# NVIDIA发布Cosmos Reason 2模型，增强物理AI推理能力

- 来源：Hugging Face：Blog（RSS）
- 发布时间：2026-01-06 06:56
- AIHOT 分数：80
- AIHOT 标记：精选
- AIHOT 链接：https://aihot.virxact.com/items/cmoegbhak009xslxxqlif4h4n
- 原文链接：https://huggingface.co/blog/nvidia/nvidia-cosmos-reason-2-brings-advanced-reasoning

## 精选理由

物理AI推理能力升级，机器人和具身智能落地的关键拼图

## AI 摘要

NVIDIA在Hugging Face上发布了Cosmos Reason 2模型，旨在提升物理AI系统的推理能力。该模型通过改进的推理架构，使AI能更准确地理解和预测物理世界的动态与交互，核心升级包括对复杂场景的多步推理、不确定性量化及时间序列数据的深度理解。这一进展将推动机器人、自动驾驶等领域的发展，使AI在现实环境中的决策更可靠、更符合物理规律。

## 正文

NVIDIA Cosmos Reason 2 Brings Advanced Reasoning To Physical AI

Enterprise + Article Published January 5, 2026

Tsung-Yi Lin

tsungyi

nvidia

Debraj Sinha

debrajsinha

nvidia

NVIDIA today released Cosmos Reason 2, the latest advancement in open, reasoning vision language models for physical AI. Cosmos Reason 2 surpasses its previous version in accuracy and tops the Physical AI Bench and Physical Reasoning leaderboards as the #1 open model for visual understanding.

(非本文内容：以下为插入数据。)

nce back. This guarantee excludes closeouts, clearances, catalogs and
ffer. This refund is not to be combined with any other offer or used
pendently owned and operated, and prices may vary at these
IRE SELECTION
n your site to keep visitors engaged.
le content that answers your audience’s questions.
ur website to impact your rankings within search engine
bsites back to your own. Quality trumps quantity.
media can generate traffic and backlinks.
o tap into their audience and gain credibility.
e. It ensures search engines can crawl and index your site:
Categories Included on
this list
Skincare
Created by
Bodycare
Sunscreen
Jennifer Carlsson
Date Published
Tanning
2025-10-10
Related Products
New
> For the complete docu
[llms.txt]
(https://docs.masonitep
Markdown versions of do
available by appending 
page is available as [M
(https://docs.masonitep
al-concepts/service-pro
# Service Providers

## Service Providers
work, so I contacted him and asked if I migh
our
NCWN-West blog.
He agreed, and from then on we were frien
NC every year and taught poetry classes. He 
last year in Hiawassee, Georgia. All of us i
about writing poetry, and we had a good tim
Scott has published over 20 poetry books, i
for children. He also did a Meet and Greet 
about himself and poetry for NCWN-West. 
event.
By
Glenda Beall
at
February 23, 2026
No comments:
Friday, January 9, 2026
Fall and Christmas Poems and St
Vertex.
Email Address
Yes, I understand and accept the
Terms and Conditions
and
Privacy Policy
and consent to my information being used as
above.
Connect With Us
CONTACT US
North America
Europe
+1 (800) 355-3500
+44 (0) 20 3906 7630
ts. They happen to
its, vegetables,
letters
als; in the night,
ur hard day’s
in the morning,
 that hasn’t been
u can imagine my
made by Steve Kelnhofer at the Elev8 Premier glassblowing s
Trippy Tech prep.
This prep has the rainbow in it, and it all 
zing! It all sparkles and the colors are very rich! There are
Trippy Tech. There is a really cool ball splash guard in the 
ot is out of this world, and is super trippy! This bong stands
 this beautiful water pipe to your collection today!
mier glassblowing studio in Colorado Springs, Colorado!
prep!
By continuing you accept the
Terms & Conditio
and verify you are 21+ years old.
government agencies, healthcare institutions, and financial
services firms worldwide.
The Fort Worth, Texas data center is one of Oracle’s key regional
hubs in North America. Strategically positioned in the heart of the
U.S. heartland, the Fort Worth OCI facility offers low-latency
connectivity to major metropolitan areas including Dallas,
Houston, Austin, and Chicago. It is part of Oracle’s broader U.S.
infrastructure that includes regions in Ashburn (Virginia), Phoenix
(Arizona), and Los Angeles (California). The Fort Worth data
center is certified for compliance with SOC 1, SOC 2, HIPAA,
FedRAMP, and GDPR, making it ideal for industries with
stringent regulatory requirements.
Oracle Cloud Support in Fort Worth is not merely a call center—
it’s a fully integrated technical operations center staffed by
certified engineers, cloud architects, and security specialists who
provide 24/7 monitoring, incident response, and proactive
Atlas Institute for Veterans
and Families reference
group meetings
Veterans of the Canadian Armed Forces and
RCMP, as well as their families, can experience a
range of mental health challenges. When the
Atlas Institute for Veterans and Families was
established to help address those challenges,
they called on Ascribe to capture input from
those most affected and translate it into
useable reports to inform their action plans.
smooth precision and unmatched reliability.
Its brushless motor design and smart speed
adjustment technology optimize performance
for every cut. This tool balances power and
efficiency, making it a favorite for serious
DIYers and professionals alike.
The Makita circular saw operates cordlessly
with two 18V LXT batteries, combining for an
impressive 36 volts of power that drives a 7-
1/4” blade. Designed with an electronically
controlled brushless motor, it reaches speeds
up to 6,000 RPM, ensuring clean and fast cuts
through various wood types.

NVIDIA Cosmos Reason 2: Reasoning Vision Language Model for Physical AI

Since their introduction, vision-language models have rapidly improved at tasks like object and pattern recognition in images. But they still struggle with tasks humans find natural, like planning several steps ahead, dealing with uncertainty or adapting to new situations. Cosmos Reason is designed to close this gap by giving robots and AI agents stronger common sense and reasoning to solve complex problems step by step.

Cosmos Reason 2 is a state-of-the-art, open reasoning vision-language model (VLM) that enables robots and AI agents to see, understand, plan, and act in the physical world like humans. It uses common sense, physics, and prior knowledge to recognize how objects move across space and time to handle complex tasks, adapt to new situations, and figure out how to solve problems step by step.

✨ Key Highlights

Improved spatio-temporal understanding and timestamp precision.

Optimized performance with flexible deployment options from edge to cloud with 2B and 8B parameters model sizes.

Support for expanded set of spatial understanding and visual perception capabilities — 2D/3D point localization, bounding box coordinates, trajectory data, and OCR support.

Improved long-context understanding with 256K input tokens, up from 16K with Cosmos Reason 1.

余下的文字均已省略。